J. A. Gilchrist is the manager of the Indian missions. The Rev. J. A. Johnson of Berkeley, is one of those leading the movement for the betterment of the tribes. They say that the difficulty of the Indian problem is not due to any stubbornness of the Indians themselves, nor to any improvidence or to unfitness to be civilized. They declare that the government itself has repeatedly broken faith with the natives despoiled them of their lands on promise to give them others and neglected or refused to keep the promise.
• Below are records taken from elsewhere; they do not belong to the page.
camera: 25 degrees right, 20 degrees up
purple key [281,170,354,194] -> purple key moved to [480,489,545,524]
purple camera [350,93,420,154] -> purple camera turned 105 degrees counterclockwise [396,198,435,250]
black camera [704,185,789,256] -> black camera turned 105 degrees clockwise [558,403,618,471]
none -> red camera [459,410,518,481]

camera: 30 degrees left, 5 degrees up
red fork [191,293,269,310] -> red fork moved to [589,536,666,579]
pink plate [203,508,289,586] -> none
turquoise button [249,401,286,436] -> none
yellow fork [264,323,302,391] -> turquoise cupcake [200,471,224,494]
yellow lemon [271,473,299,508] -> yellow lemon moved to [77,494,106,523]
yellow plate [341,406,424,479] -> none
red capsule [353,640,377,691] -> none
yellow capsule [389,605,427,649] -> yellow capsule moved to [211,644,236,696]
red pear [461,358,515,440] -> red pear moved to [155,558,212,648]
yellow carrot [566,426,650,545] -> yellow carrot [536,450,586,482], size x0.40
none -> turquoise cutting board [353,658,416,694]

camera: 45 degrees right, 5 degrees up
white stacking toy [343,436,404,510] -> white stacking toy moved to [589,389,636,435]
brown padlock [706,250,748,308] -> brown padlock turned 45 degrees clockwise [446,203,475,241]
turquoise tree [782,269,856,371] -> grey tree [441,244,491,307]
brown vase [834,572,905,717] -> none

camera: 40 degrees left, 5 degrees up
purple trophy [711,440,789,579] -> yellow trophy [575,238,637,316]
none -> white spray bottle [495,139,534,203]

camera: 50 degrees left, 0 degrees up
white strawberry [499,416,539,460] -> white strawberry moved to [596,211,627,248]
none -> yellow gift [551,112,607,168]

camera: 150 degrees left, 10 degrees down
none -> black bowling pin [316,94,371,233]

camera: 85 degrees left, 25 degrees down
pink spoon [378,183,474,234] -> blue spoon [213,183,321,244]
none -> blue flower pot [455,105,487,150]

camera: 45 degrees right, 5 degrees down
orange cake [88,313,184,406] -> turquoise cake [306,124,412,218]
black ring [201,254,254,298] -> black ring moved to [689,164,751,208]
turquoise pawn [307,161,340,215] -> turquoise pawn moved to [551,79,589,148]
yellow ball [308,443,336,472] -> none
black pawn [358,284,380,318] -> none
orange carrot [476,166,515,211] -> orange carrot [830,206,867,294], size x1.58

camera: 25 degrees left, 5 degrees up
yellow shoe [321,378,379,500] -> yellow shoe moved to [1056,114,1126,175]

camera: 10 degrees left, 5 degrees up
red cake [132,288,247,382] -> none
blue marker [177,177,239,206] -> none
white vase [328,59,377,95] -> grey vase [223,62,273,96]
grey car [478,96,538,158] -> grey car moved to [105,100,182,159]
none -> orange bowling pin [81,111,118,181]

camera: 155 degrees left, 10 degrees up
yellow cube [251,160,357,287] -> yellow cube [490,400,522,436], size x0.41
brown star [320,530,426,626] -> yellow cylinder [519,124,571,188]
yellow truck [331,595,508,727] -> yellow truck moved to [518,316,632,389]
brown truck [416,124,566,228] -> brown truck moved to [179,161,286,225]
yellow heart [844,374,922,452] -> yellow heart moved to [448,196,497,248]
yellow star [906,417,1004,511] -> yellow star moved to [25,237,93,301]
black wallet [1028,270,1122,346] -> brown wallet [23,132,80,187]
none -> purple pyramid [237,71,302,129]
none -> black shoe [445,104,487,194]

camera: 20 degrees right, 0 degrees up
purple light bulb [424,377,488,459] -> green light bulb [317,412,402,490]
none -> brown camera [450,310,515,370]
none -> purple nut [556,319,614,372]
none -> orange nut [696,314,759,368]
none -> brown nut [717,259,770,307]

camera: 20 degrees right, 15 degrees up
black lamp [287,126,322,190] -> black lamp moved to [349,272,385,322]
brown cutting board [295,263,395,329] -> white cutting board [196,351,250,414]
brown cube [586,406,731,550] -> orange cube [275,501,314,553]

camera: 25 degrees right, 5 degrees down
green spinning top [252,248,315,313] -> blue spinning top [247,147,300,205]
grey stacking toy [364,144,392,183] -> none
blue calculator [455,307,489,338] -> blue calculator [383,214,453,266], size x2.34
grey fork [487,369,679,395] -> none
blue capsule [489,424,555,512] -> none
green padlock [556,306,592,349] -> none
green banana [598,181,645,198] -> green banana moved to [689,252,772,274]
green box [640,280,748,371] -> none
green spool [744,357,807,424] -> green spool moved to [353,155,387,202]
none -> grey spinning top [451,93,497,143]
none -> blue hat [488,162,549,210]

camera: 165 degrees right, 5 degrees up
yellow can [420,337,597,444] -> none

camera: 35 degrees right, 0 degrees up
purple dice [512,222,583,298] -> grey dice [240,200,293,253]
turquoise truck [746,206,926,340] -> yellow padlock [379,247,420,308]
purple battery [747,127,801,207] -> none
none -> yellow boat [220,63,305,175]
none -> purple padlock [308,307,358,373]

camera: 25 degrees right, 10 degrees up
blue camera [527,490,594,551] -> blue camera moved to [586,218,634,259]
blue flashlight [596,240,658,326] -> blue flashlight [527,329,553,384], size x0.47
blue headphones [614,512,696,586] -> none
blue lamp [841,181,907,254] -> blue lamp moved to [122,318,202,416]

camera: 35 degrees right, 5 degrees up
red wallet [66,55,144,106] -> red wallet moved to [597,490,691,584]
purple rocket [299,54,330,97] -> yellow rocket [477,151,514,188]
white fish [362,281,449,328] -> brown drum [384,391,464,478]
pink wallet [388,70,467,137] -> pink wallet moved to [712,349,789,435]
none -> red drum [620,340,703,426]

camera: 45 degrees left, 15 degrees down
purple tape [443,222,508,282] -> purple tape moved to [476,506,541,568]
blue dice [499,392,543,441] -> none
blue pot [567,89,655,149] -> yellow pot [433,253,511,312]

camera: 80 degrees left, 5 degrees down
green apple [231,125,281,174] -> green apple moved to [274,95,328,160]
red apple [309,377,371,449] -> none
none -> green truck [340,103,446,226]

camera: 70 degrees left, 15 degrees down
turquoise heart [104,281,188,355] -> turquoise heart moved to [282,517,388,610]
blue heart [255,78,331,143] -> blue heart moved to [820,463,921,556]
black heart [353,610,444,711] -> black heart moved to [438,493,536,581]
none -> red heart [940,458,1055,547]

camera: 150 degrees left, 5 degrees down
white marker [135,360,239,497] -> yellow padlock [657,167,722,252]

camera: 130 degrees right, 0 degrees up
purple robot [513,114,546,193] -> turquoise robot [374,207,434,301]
They term the last 100 years of United States history “A Century of Dishonor” in its reference to dealings with the aborigines, and they seek to make amends for it in all possible ways.
– Press Democrat, July 13, 1907
THOS. HOPPER SAW DROVES OF ELK
Well Known Pioneer Recalls Early Days When Antlered Herd Roamed at Will Here
“I saw elk in droves when I first came to this country, and shot quite a number of them. I remember not only seeing them wandering here and there on the site where Santa Rosa stands today, but everywhere about this section,” said Thomas Hopper, the well known pioneer and capitalist as he surveyed the big stuffed elk in the Press Democrat building on Thursday.
“I remember seeing one of the largest drove of elks I ever saw over near Bloomfield, and one time saw two fine ones down on the Cotati. I tell you they were big fellows.”
Mr. Hopper, despite his eighty-seven years, walked down town briskly on Thursday morning from his McDonald avenue residence. He has just returned from an outing on Wesley Hopper’s ranch near town, and while there took a little exercise at splitting stove wood with an axe. The exercise he says drove away the rheumatism from his shoulder.
– Press Democrat, October 12, 1907
SEBASTOPOL WORKMEN DIG UP HUMAN BONES
Workmen for the Petaluma and Santa Rosa electric railroad in digging a trench at Sebastopol recently, came across many human bones in the earth they threw from the trench. The bones were examined to ascertain if they were really from human beings. In the same spot the workmen discovered some flint arrow heads and some beads, indicating that the bones were those of Indians. Whether the men had been killed or died a peaceful death will never be known. It is generally believed the spot was once a Indian burial ground.
– Santa Rosa Republican, July 19, 1907
UNEARTH HUMAN BONES
While engaged in widening the electric company’s roadbed on Petaluma avenue this week workmen uncovered a skeleton surrounded by a stone mortar and pestle and numerous flint arrow heads. It is believed to be the remains of an Indian buried in the years long past. The bones were almost dust and many of them crumbled when handled. An old Indian burying ground is supposed to have been opened and if the excavations are carried on other finds may be reported.